*** Data provided ***
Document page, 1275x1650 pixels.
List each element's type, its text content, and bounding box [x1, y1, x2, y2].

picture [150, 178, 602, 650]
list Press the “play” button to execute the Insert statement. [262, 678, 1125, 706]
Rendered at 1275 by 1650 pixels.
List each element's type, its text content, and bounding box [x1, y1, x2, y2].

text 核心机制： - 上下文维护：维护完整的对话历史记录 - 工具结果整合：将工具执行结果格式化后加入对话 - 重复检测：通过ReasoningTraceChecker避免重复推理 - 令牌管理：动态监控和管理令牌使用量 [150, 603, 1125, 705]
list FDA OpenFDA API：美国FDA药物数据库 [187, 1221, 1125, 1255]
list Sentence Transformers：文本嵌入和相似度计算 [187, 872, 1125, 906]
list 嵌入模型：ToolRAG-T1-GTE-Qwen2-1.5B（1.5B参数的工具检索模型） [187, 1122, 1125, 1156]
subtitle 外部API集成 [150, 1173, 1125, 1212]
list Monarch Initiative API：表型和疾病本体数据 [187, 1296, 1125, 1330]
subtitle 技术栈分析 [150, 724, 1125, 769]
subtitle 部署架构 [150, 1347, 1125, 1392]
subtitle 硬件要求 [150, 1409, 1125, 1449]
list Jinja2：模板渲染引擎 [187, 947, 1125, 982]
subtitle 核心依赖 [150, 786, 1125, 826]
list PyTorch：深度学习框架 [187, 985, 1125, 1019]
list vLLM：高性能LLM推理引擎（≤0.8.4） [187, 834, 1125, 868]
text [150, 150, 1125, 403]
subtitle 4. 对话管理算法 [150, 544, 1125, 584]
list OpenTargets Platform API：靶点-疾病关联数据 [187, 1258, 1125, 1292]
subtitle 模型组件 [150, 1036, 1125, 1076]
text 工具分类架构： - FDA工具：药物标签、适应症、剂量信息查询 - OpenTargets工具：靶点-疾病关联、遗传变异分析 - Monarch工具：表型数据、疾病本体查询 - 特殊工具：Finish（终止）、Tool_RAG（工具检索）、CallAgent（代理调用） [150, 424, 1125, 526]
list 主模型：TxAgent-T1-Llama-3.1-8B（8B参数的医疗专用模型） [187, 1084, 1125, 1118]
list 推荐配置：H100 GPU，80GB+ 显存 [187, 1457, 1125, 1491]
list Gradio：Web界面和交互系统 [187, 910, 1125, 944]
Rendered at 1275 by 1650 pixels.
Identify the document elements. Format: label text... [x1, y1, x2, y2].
*** End of Data provided ***
- **Work instructions**:
Reproduce every record in full, keeping each one exactly as it reads.

- **Your response**:
Document page, 1275x1650 pixels.
List each element's type, its text content, and bounding box [x1, y1, x2, y2].

picture [150, 178, 602, 650]
list Press the “play” button to execute the Insert statement. [262, 678, 1125, 706]
Rendered at 1275 by 1650 pixels.
List each element's type, its text content, and bounding box [x1, y1, x2, y2].

text 核心机制： - 上下文维护：维护完整的对话历史记录 - 工具结果整合：将工具执行结果格式化后加入对话 - 重复检测：通过ReasoningTraceChecker避免重复推理 - 令牌管理：动态监控和管理令牌使用量 [150, 603, 1125, 705]
list FDA OpenFDA API：美国FDA药物数据库 [187, 1221, 1125, 1255]
list Sentence Transformers：文本嵌入和相似度计算 [187, 872, 1125, 906]
list 嵌入模型：ToolRAG-T1-GTE-Qwen2-1.5B（1.5B参数的工具检索模型） [187, 1122, 1125, 1156]
subtitle 外部API集成 [150, 1173, 1125, 1212]
list Monarch Initiative API：表型和疾病本体数据 [187, 1296, 1125, 1330]
subtitle 技术栈分析 [150, 724, 1125, 769]
subtitle 部署架构 [150, 1347, 1125, 1392]
subtitle 硬件要求 [150, 1409, 1125, 1449]
list Jinja2：模板渲染引擎 [187, 947, 1125, 982]
subtitle 核心依赖 [150, 786, 1125, 826]
list PyTorch：深度学习框架 [187, 985, 1125, 1019]
list vLLM：高性能LLM推理引擎（≤0.8.4） [187, 834, 1125, 868]
text [150, 150, 1125, 403]
subtitle 4. 对话管理算法 [150, 544, 1125, 584]
list OpenTargets Platform API：靶点-疾病关联数据 [187, 1258, 1125, 1292]
subtitle 模型组件 [150, 1036, 1125, 1076]
text 工具分类架构： - FDA工具：药物标签、适应症、剂量信息查询 - OpenTargets工具：靶点-疾病关联、遗传变异分析 - Monarch工具：表型数据、疾病本体查询 - 特殊工具：Finish（终止）、Tool_RAG（工具检索）、CallAgent（代理调用） [150, 424, 1125, 526]
list 主模型：TxAgent-T1-Llama-3.1-8B（8B参数的医疗专用模型） [187, 1084, 1125, 1118]
list 推荐配置：H100 GPU，80GB+ 显存 [187, 1457, 1125, 1491]
list Gradio：Web界面和交互系统 [187, 910, 1125, 944]
Rendered at 1275 by 1650 pixels.
Identify the document elements. Format: label text... [x1, y1, x2, y2].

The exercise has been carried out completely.